Drink water. Move on your rest days — a walk counts. Don’t catastrophise if you miss a session. Just pick up where you left off.


Making It Stick as a Dad

Anchor it to something that already happens

The hardest part of any training programme isn’t the training — it’s showing up consistently when life is chaos. The trick I’ve found most useful is habit stacking: attaching my workout to something that already happens every day without thinking. Mine is the school run. Kids out the door, bag on the hook, straight to the living room. No negotiation, no scrolling, no cups of tea first. Twenty-five minutes and it’s done before my brain has had a chance to talk me out of it.

Your kids aren’t an obstacle — they’re an audience

My daughter once decided that the best time to practise her gymnastics was while I was doing planks. She’d crawl under me, sit on my back, and generally make the whole thing harder and funnier. Some of my best training sessions have been with a five-year-old commentating in real time. Let the kids join in. Let them see you doing hard things on purpose. It matters more than you think.

Progress is slow and that’s fine

I used to think fitness was something you either had or didn’t.
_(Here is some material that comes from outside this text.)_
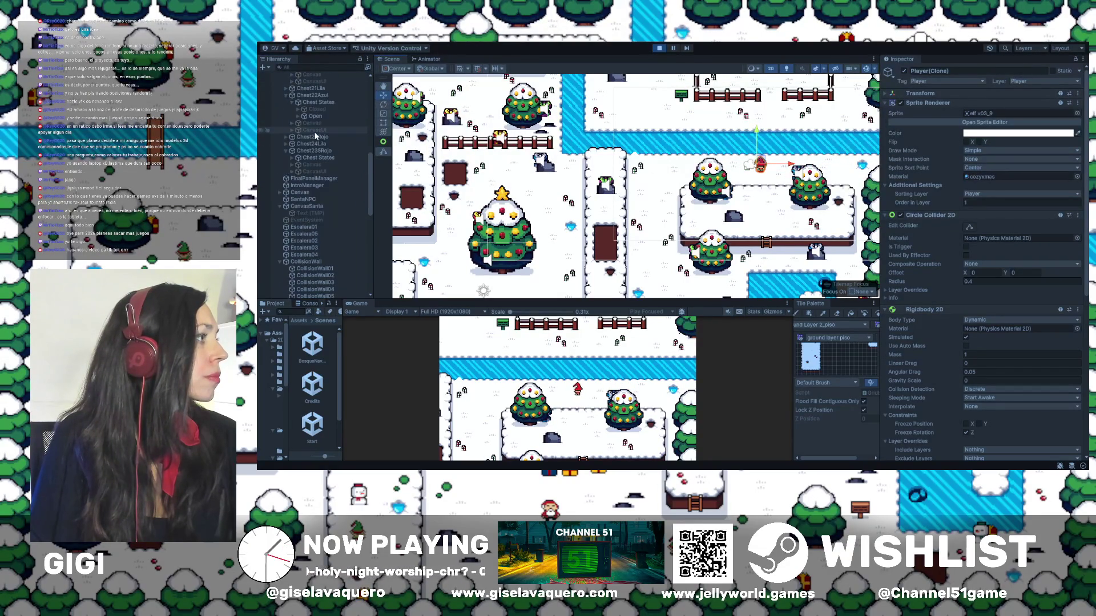
scroll(307, 106, "up", 8)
Now I understand it’s a slow, steady accumulation of small decisions made consistently over a long time. You won’t transform in four weeks. But in four weeks you’ll be stronger, more capable, and sleeping slightly better. In twelve weeks, you’ll notice real changes. In a year, you’ll barely recognise the version of yourself who thought he didn’t have time.
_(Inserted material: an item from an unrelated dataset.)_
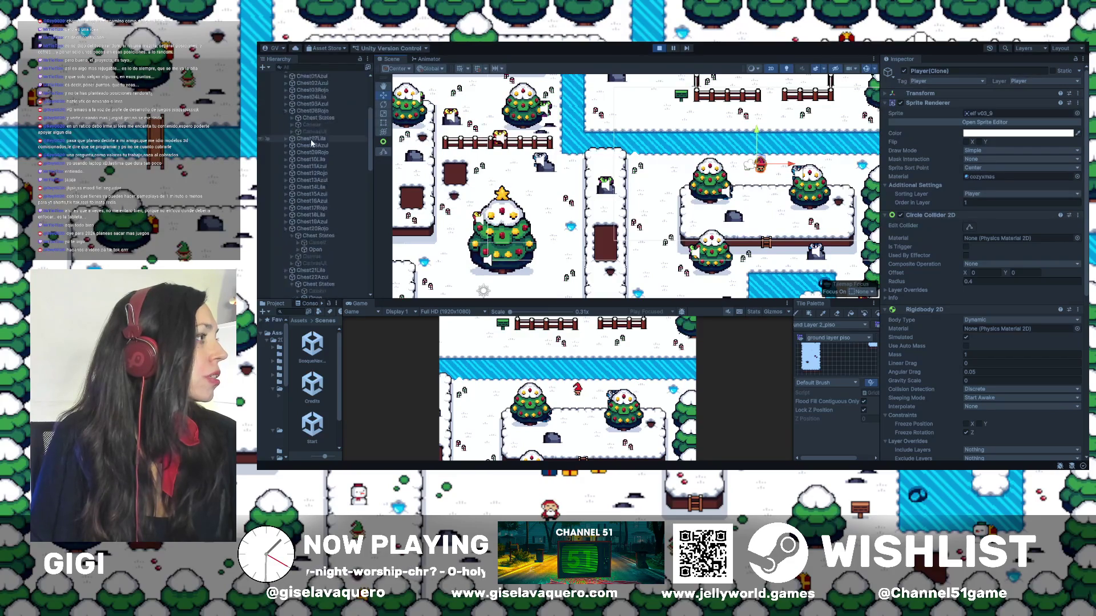
left_click(311, 141)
You’ve got everything you need right now — a body, a bit of floor, and the willingness to start. The programme above will build real strength, improve your posture, boost your energy, and chip away at body fat — all without a gym membership or a single piece of kit. Start at the level that’s right for you, be honest with your form, and trust the progression. The dads who make the most progress aren’t the ones who train hardest in week one — they’re the ones who are still showing up in month six. That can be you. Just start today.